● **Description of the task**
Write each line below back out exactly, omitting its pictures.

**** Data extract

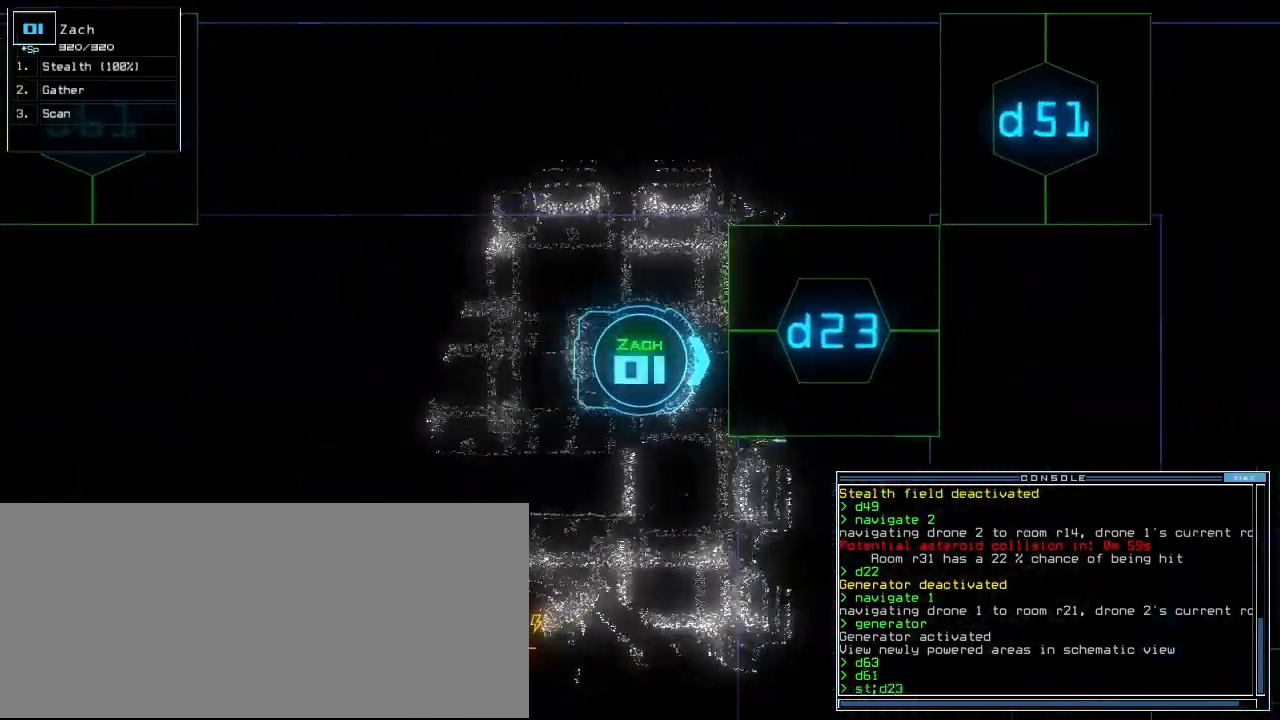
{"keys": ["up"], "events": [[100, "return", "down"], [140, "return", "up"], [260, "up", "down"], [320, "left", "down"], [480, "left", "up"]]}
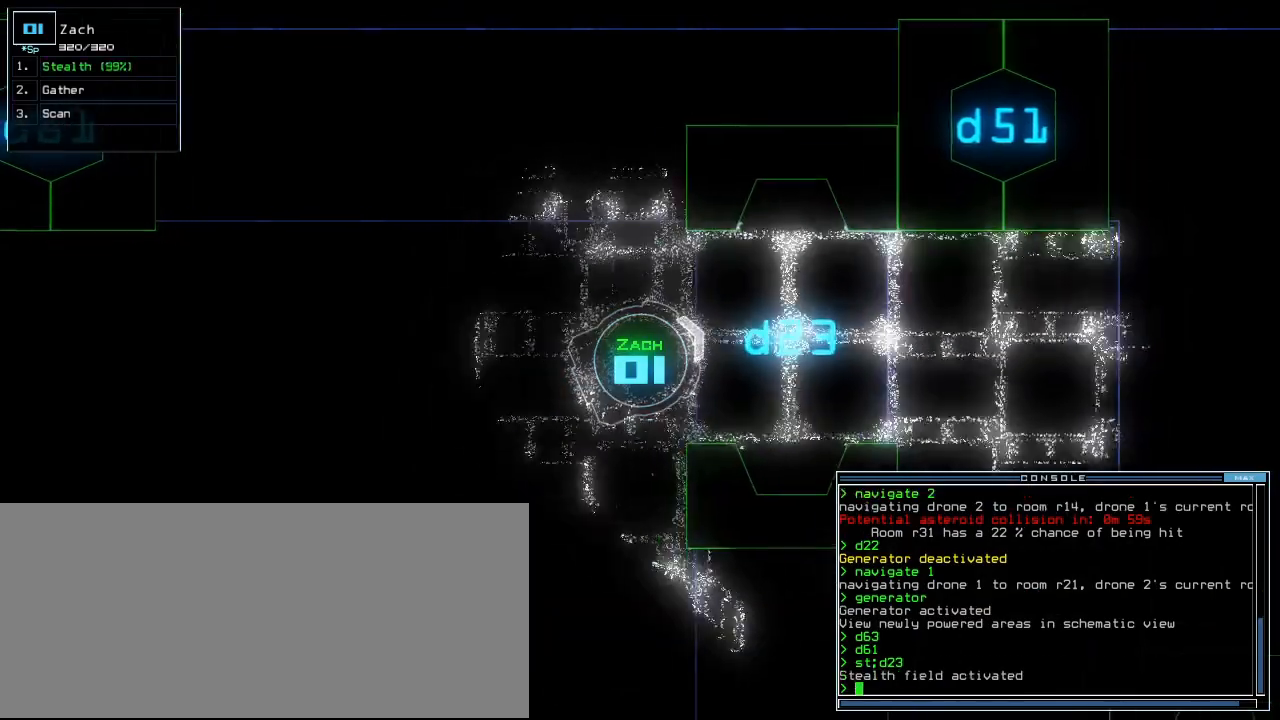
{"keys": ["right"], "events": [[280, "up", "up"], [460, "right", "down"]]}
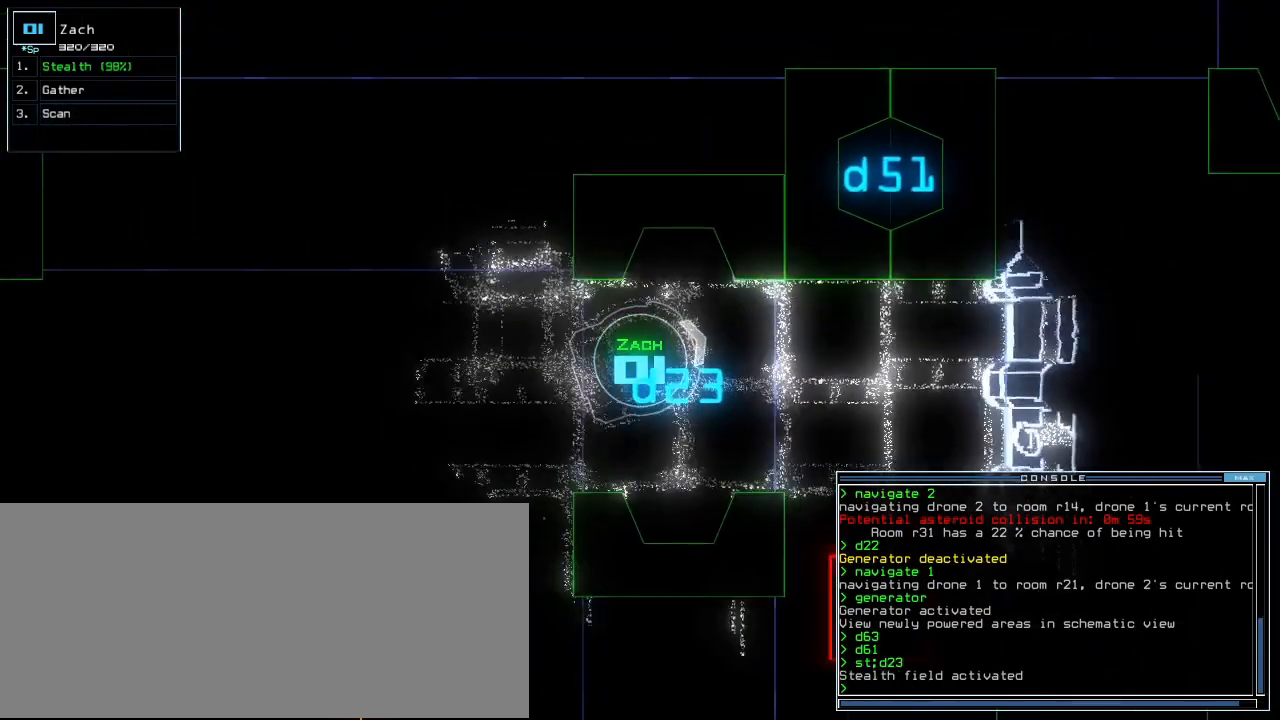
{"keys": [], "events": [[20, "up", "down"], [100, "right", "up"], [420, "up", "up"]]}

********

● **Solution**
{"keys": ["up"], "events": [[100, "return", "down"], [140, "return", "up"], [260, "up", "down"], [320, "left", "down"], [480, "left", "up"]]}
{"keys": ["right"], "events": [[280, "up", "up"], [460, "right", "down"]]}
{"keys": [], "events": [[20, "up", "down"], [100, "right", "up"], [420, "up", "up"]]}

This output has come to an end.